We have a group of users who have laptops assigned to them because they are on call after hours every day. However, they only actually get called after hours a few times per year. They are provided with a laptop for this purpose, but since there may be many months of non-use, when they finally turn the laptops on and connect to VPN for an after-hours emergency, the laptop is now very far out of date and has missed installation deadlines for Windows Updates. So, in the middle of using the laptop for this emergency, the laptop may reboot to finish installing the overdue updates. Either that or we would need to block laptops missing recent updates from connecting to VPN which would also delay getting their work done.
We would like to see if it is possible to lock down a Windows 8.1 laptop to the point they are safe to use without installing Windows Updates in a timely manner. We would turn off automatic updating deadlines on only these laptops and allow they to connect to VPN without passing updates checks. A/V will be installed that will update virus definitions from the Internet.

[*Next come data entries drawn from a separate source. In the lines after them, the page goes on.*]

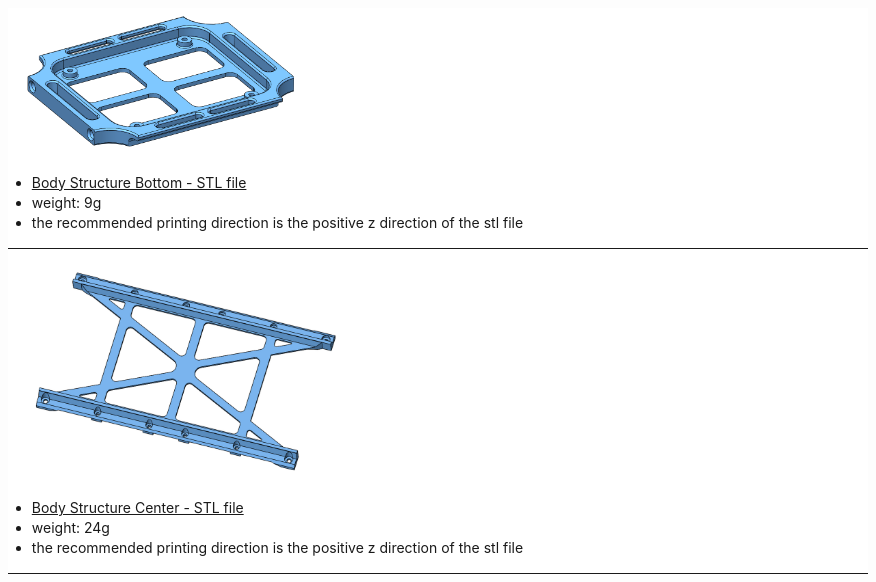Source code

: <img src="details/body_structure_bottom.png" width="300"> <br>
* [Body Structure Bottom - STL file](stl_files/body_structure_bottom.STL)<br>
* weight: 9g
* the recommended printing direction is the positive z direction of the stl file
---
<img src="details/body_structure_center.png" width="350"> <br>
* [Body Structure Center - STL file](stl_files/body_structure_center.STL)<br>
* weight: 24g
* the recommended printing direction is the positive z direction of the stl file
---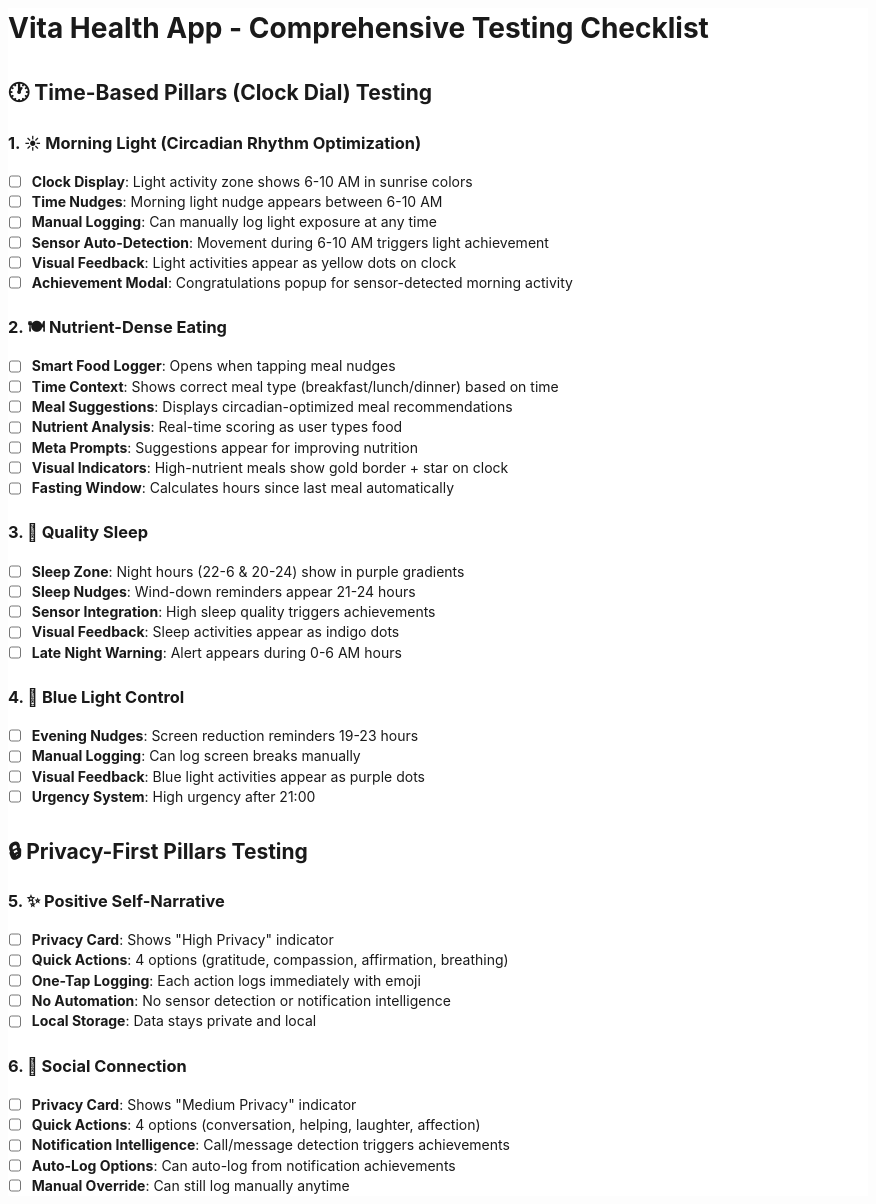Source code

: # Vita Health App - Comprehensive Testing Checklist

## 🕐 Time-Based Pillars (Clock Dial) Testing

### 1. ☀️ Morning Light (Circadian Rhythm Optimization)
- [ ] **Clock Display**: Light activity zone shows 6-10 AM in sunrise colors
- [ ] **Time Nudges**: Morning light nudge appears between 6-10 AM
- [ ] **Manual Logging**: Can manually log light exposure at any time
- [ ] **Sensor Auto-Detection**: Movement during 6-10 AM triggers light achievement
- [ ] **Visual Feedback**: Light activities appear as yellow dots on clock
- [ ] **Achievement Modal**: Congratulations popup for sensor-detected morning activity

### 2. 🍽️ Nutrient-Dense Eating
- [ ] **Smart Food Logger**: Opens when tapping meal nudges
- [ ] **Time Context**: Shows correct meal type (breakfast/lunch/dinner) based on time
- [ ] **Meal Suggestions**: Displays circadian-optimized meal recommendations
- [ ] **Nutrient Analysis**: Real-time scoring as user types food
- [ ] **Meta Prompts**: Suggestions appear for improving nutrition
- [ ] **Visual Indicators**: High-nutrient meals show gold border + star on clock
- [ ] **Fasting Window**: Calculates hours since last meal automatically

### 3. 🌙 Quality Sleep
- [ ] **Sleep Zone**: Night hours (22-6 & 20-24) show in purple gradients
- [ ] **Sleep Nudges**: Wind-down reminders appear 21-24 hours
- [ ] **Sensor Integration**: High sleep quality triggers achievements
- [ ] **Visual Feedback**: Sleep activities appear as indigo dots
- [ ] **Late Night Warning**: Alert appears during 0-6 AM hours

### 4. 📱 Blue Light Control
- [ ] **Evening Nudges**: Screen reduction reminders 19-23 hours
- [ ] **Manual Logging**: Can log screen breaks manually
- [ ] **Visual Feedback**: Blue light activities appear as purple dots
- [ ] **Urgency System**: High urgency after 21:00

## 🔒 Privacy-First Pillars Testing

### 5. ✨ Positive Self-Narrative
- [ ] **Privacy Card**: Shows "High Privacy" indicator
- [ ] **Quick Actions**: 4 options (gratitude, compassion, affirmation, breathing)
- [ ] **One-Tap Logging**: Each action logs immediately with emoji
- [ ] **No Automation**: No sensor detection or notification intelligence
- [ ] **Local Storage**: Data stays private and local

### 6. 🤗 Social Connection
- [ ] **Privacy Card**: Shows "Medium Privacy" indicator
- [ ] **Quick Actions**: 4 options (conversation, helping, laughter, affection)
- [ ] **Notification Intelligence**: Call/message detection triggers achievements
- [ ] **Auto-Log Options**: Can auto-log from notification achievements
- [ ] **Manual Override**: Can still log manually anytime
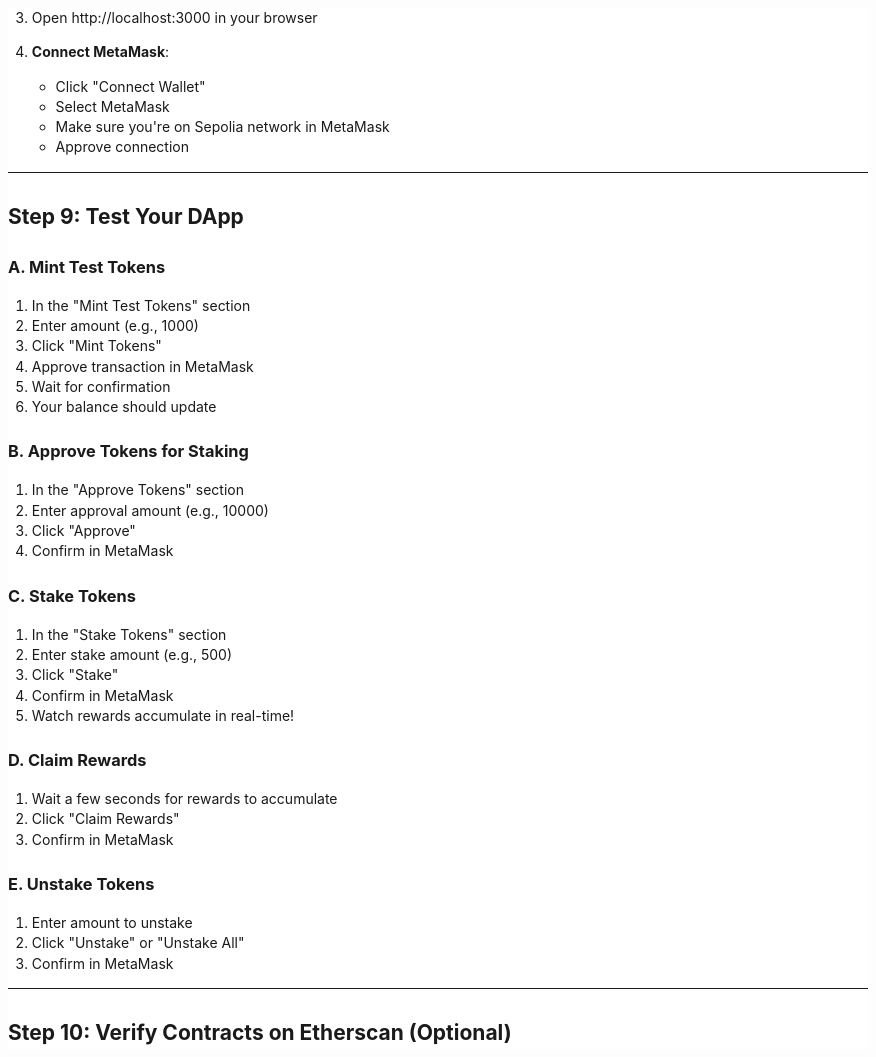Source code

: 3. Open http://localhost:3000 in your browser

4. **Connect MetaMask**:
   - Click "Connect Wallet"
   - Select MetaMask
   - Make sure you're on Sepolia network in MetaMask
   - Approve connection

---

## Step 9: Test Your DApp

### A. Mint Test Tokens

1. In the "Mint Test Tokens" section
2. Enter amount (e.g., 1000)
3. Click "Mint Tokens"
4. Approve transaction in MetaMask
5. Wait for confirmation
6. Your balance should update

### B. Approve Tokens for Staking

1. In the "Approve Tokens" section
2. Enter approval amount (e.g., 10000)
3. Click "Approve"
4. Confirm in MetaMask

### C. Stake Tokens

1. In the "Stake Tokens" section
2. Enter stake amount (e.g., 500)
3. Click "Stake"
4. Confirm in MetaMask
5. Watch rewards accumulate in real-time!

### D. Claim Rewards

1. Wait a few seconds for rewards to accumulate
2. Click "Claim Rewards"
3. Confirm in MetaMask

### E. Unstake Tokens

1. Enter amount to unstake
2. Click "Unstake" or "Unstake All"
3. Confirm in MetaMask

---

## Step 10: Verify Contracts on Etherscan (Optional)
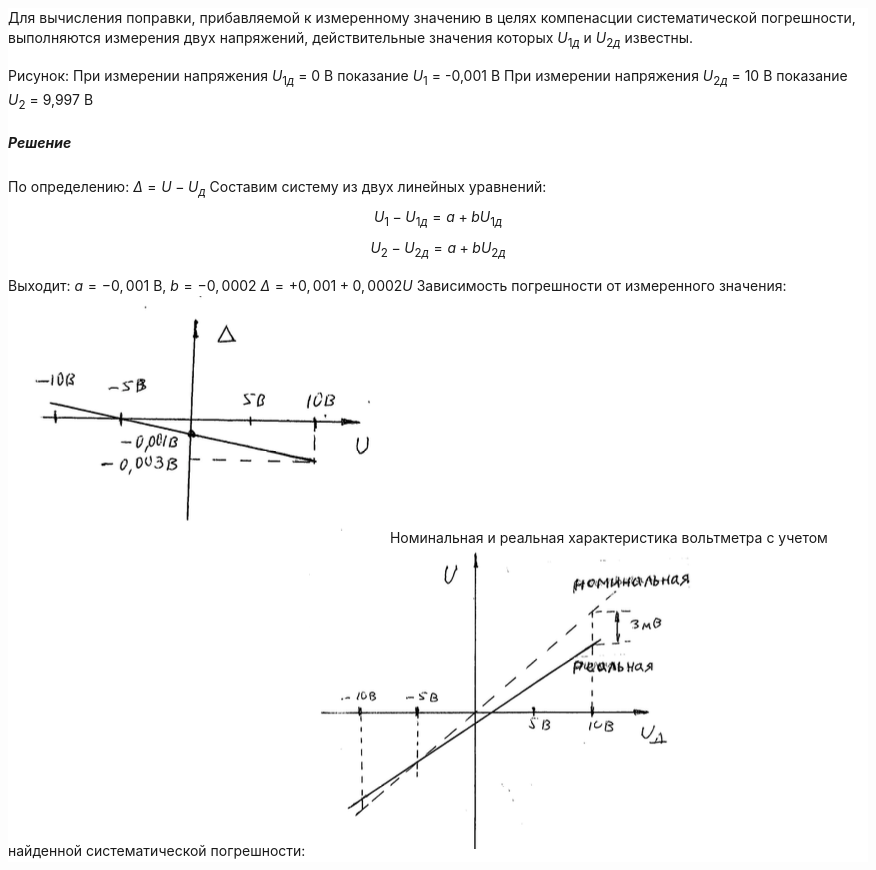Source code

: Для вычисления поправки, прибавляемой к измеренному значению в целях компенасции систематической погрешности, выполняются измерения двух напряжений, действительные значения которых $U_{1д}$ и $U_{2д}$ известны.

Рисунок: 
![Drawing 2023-01-13 17.12.20.excalidraw](_attachments/2697857d6492df27a6b1713d93e6d678.md)
При измерении напряжения $U_{1д}$ = 0 В показание $U_1$ = -0,001 В
При измерении напряжения $U_{2д}$ = 10 В показание $U_2$ = 9,997 В

##### Решение
По определению: $\Delta = U - U_{д}$
Составим систему из двух линейных уравнений:
$$U_{1}-U_{1д}=a+bU_{1д}$$
$$U_{2}-U_{2д}=a+bU_{2д}$$

Выходит:
$a = - 0,001$ В, $b = -0,0002$ 
$\Delta = + 0,001 + 0,0002U$
Зависимость погрешности от измеренного значения:
![](_attachments/424503b8f6388d65d0ccedd6ffa4e42e.png)
Номинальная и реальная характеристика вольтметра с учетом найденной систематической погрешности:
![](_attachments/43a3aab583721b39e866a32d895707b7.png)
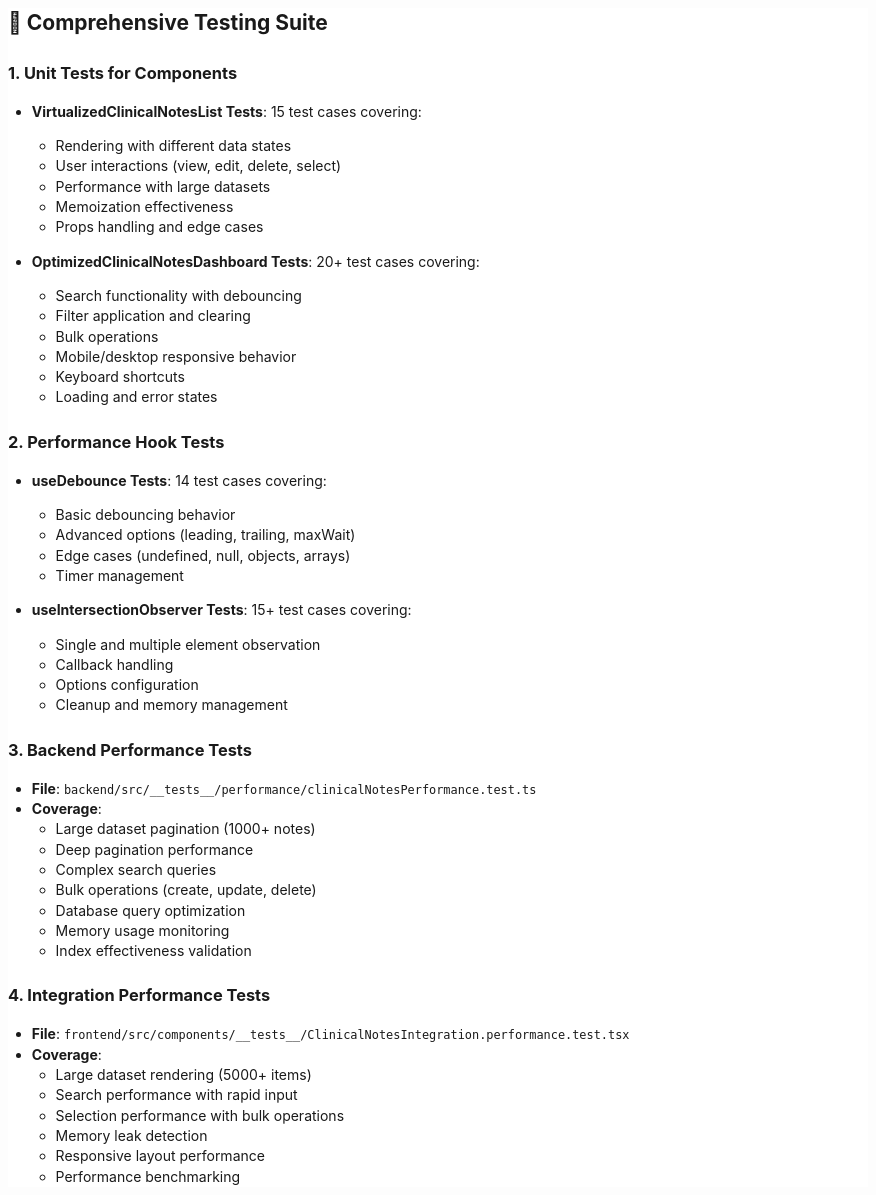 ## 🧪 Comprehensive Testing Suite

### 1. Unit Tests for Components

- **VirtualizedClinicalNotesList Tests**: 15 test cases covering:

  - Rendering with different data states
  - User interactions (view, edit, delete, select)
  - Performance with large datasets
  - Memoization effectiveness
  - Props handling and edge cases

- **OptimizedClinicalNotesDashboard Tests**: 20+ test cases covering:
  - Search functionality with debouncing
  - Filter application and clearing
  - Bulk operations
  - Mobile/desktop responsive behavior
  - Keyboard shortcuts
  - Loading and error states

### 2. Performance Hook Tests

- **useDebounce Tests**: 14 test cases covering:

  - Basic debouncing behavior
  - Advanced options (leading, trailing, maxWait)
  - Edge cases (undefined, null, objects, arrays)
  - Timer management

- **useIntersectionObserver Tests**: 15+ test cases covering:
  - Single and multiple element observation
  - Callback handling
  - Options configuration
  - Cleanup and memory management

### 3. Backend Performance Tests

- **File**: `backend/src/__tests__/performance/clinicalNotesPerformance.test.ts`
- **Coverage**:
  - Large dataset pagination (1000+ notes)
  - Deep pagination performance
  - Complex search queries
  - Bulk operations (create, update, delete)
  - Database query optimization
  - Memory usage monitoring
  - Index effectiveness validation

### 4. Integration Performance Tests

- **File**: `frontend/src/components/__tests__/ClinicalNotesIntegration.performance.test.tsx`
- **Coverage**:
  - Large dataset rendering (5000+ items)
  - Search performance with rapid input
  - Selection performance with bulk operations
  - Memory leak detection
  - Responsive layout performance
  - Performance benchmarking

Basically these laptops would only be used as thin clients that remotely connect to their primary desktop PC over VPN and RDP. All their actual work will be done via remote controlling their office desktop PC.
We are not going to use actual official "thin client" laptop hardware because of the expense of implementing a server VDI infrastructure that thin clients must connect to. We can use our existing laptops for no extra expense and also get new, low-end Windows 8.1 consumer grade laptops (such as HP Stream) for under $400 including the cost of upgrading Windows 8.1 to 8.1 Professional.
Our other option is to deploy Chromebooks instead of Windows laptops, but we would then also need to setup clientless VPN connections since Chromebooks can't run the VPN software application we use for Windows.
This is all these laptop users users need to do:
1. Log into Windows .
2. Join a wireless network so they can get an Internet connection that will allow the VPN client to work. They may also need browser access to join wireless networks that have captive web portal logins. No other browser access is required.
2. Launch VPN client and connect (VPN network access will be locked down to only allow RDP connections to their workstations VLAN from these laptops).
3. Launch RDP client (TBD where it will be the desktop RDP client or Microsoft App Store RDP client.
4. Turn the laptop on and off.
The users should not have access to do anything else and will not have admin rights.
Can Windows 8.1 be configured in this manner?